» 課題内容
記録の冒頭から「18: (57, 462)」を含む行までを、両端の行も含めて一字一句そのまま書き写すこと。画像は解答に含めないこと。

» データ記録
==============================

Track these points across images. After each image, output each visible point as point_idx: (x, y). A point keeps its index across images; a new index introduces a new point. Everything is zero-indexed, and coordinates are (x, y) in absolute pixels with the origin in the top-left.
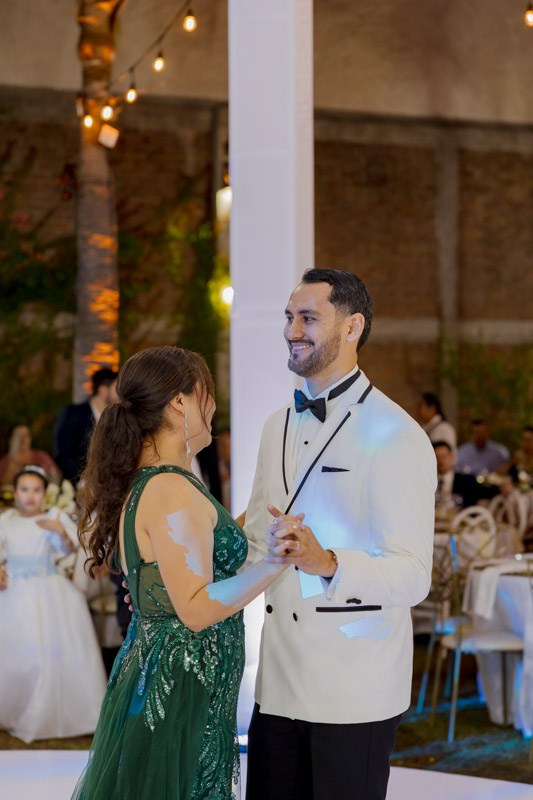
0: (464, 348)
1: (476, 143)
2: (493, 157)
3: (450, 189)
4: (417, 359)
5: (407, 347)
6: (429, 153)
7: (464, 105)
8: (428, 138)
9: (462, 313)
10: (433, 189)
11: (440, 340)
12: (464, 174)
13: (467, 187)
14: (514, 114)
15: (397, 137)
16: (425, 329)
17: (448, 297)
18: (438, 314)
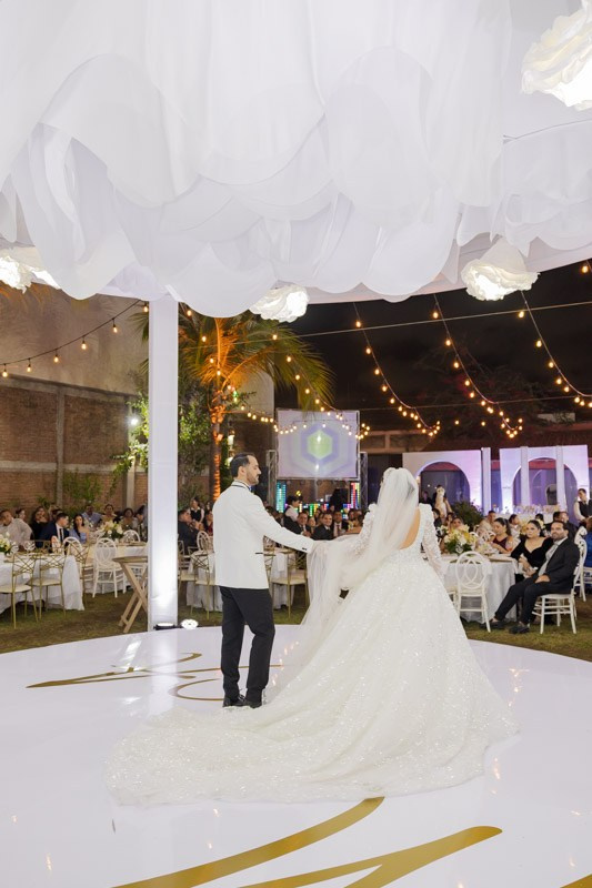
0: (66, 475)
1: (72, 393)
2: (78, 398)
3: (62, 411)
4: (47, 479)
5: (44, 474)
6: (54, 396)
7: (65, 379)
8: (53, 390)
9: (65, 461)
10: (55, 410)
11: (57, 471)
12: (66, 405)
13: (67, 411)
14: (81, 384)
15: (41, 388)
16: (51, 467)
17: (60, 454)
18: (57, 462)
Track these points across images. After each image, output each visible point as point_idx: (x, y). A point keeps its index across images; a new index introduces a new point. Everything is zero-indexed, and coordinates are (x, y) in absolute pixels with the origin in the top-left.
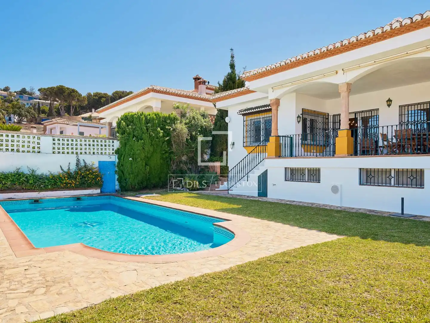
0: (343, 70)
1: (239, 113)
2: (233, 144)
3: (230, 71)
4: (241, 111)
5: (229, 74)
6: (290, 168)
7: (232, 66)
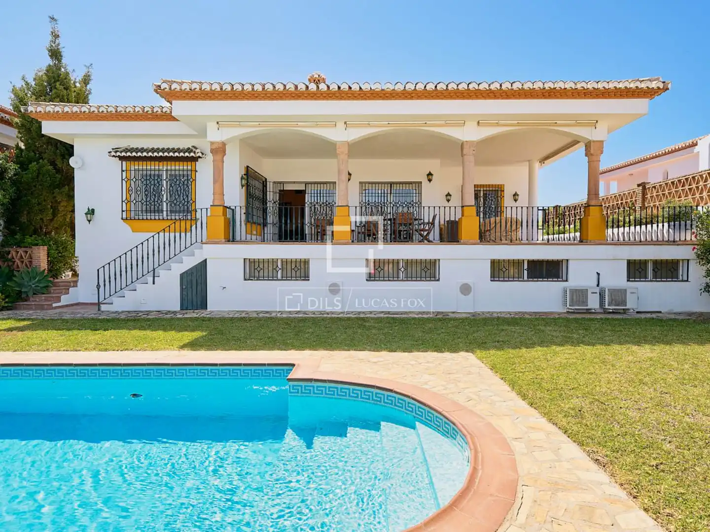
0: (345, 123)
1: (113, 154)
2: (91, 212)
3: (48, 61)
4: (116, 150)
5: (49, 69)
6: (249, 259)
7: (55, 54)
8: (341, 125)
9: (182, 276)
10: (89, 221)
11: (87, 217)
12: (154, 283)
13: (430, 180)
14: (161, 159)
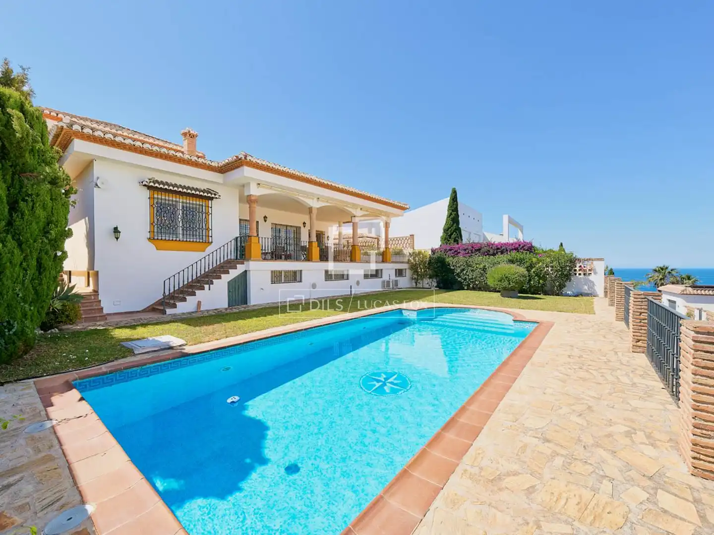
8: (315, 199)
9: (229, 283)
10: (117, 239)
11: (115, 235)
12: (209, 290)
13: (304, 227)
14: (193, 195)
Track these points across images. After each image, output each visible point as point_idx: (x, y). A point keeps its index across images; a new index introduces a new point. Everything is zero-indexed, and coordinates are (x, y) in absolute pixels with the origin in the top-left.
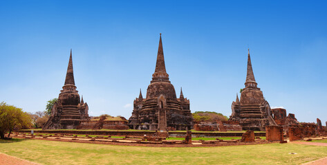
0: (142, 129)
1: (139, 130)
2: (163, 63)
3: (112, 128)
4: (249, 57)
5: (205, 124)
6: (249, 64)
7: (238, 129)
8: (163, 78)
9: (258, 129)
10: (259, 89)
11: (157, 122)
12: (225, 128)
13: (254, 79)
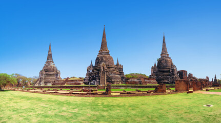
0: (91, 84)
1: (90, 85)
2: (106, 44)
3: (73, 84)
4: (164, 37)
5: (133, 80)
6: (164, 42)
7: (155, 83)
8: (105, 53)
9: (168, 83)
10: (170, 58)
11: (100, 80)
12: (146, 83)
13: (166, 52)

==============================

» この課題の解答
Track these points across images. After each image, output each visible point as point_idx: (x, y). A point keeps its index across images; a new index introduces a new point. Everything is zero-indexed, and coordinates are (x, y) in absolute pixels with the origin in the top-left.
0: (464, 348)
1: (476, 143)
2: (493, 157)
3: (450, 189)
4: (417, 359)
5: (407, 347)
6: (429, 153)
7: (464, 105)
8: (428, 138)
9: (462, 313)
10: (433, 189)
11: (440, 340)
12: (464, 174)
13: (467, 187)
14: (514, 114)
15: (397, 137)
16: (425, 329)
17: (448, 297)
18: (438, 314)
0: (66, 475)
1: (72, 393)
2: (78, 398)
3: (62, 411)
4: (47, 479)
5: (44, 474)
6: (54, 396)
7: (65, 379)
8: (53, 390)
9: (65, 461)
10: (55, 410)
11: (57, 471)
12: (66, 405)
13: (67, 411)
14: (81, 384)
15: (41, 388)
16: (51, 467)
17: (60, 454)
18: (57, 462)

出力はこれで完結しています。